Exercise -> Reproduce the rows below word for word, from the row containing "Канады, Мексики и рядовых" up to and including the row containing "Украинские политики начали меряться".

Given information ->
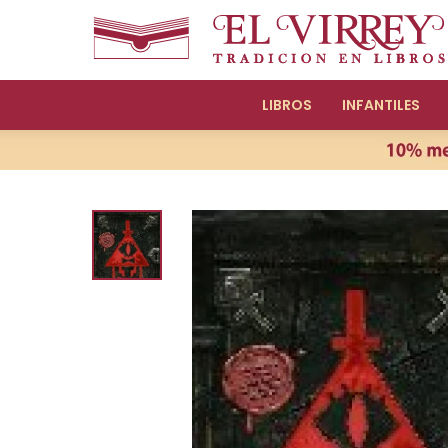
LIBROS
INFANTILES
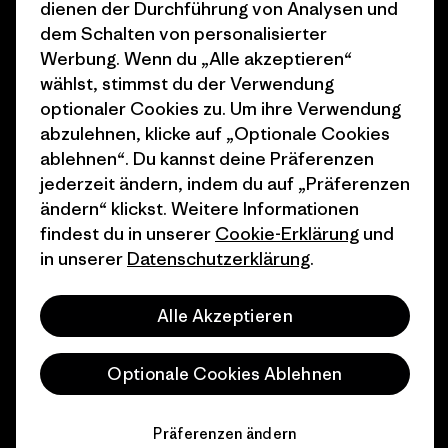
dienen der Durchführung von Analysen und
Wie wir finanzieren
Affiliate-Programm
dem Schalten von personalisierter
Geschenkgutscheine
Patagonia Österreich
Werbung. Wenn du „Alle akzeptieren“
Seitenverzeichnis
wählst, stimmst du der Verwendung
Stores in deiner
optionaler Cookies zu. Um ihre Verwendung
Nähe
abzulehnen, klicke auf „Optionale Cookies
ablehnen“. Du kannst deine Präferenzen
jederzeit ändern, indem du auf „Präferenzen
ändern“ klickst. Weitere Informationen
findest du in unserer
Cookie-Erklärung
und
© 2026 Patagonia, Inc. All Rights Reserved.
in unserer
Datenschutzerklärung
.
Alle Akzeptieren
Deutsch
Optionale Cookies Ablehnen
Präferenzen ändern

* * *

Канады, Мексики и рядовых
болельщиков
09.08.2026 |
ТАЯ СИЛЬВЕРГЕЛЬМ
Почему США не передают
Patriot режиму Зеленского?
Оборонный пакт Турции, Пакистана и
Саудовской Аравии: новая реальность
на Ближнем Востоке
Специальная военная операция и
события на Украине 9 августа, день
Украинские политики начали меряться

==

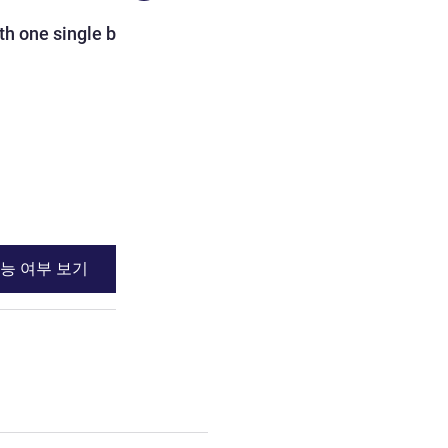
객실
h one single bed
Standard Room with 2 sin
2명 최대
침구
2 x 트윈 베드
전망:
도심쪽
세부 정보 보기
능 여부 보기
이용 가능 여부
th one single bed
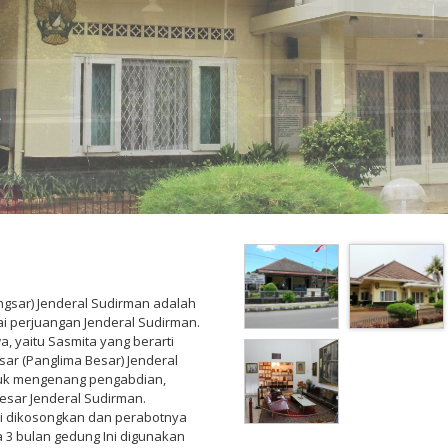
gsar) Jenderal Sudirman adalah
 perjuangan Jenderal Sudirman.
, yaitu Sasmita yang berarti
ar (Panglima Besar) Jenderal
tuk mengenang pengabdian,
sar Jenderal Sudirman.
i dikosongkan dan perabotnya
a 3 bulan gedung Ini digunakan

Exercise response ->
Канады, Мексики и рядовых
болельщиков
09.08.2026 |
ТАЯ СИЛЬВЕРГЕЛЬМ
Почему США не передают
Patriot режиму Зеленского?
Оборонный пакт Турции, Пакистана и
Саудовской Аравии: новая реальность
на Ближнем Востоке
Специальная военная операция и
события на Украине 9 августа, день
Украинские политики начали меряться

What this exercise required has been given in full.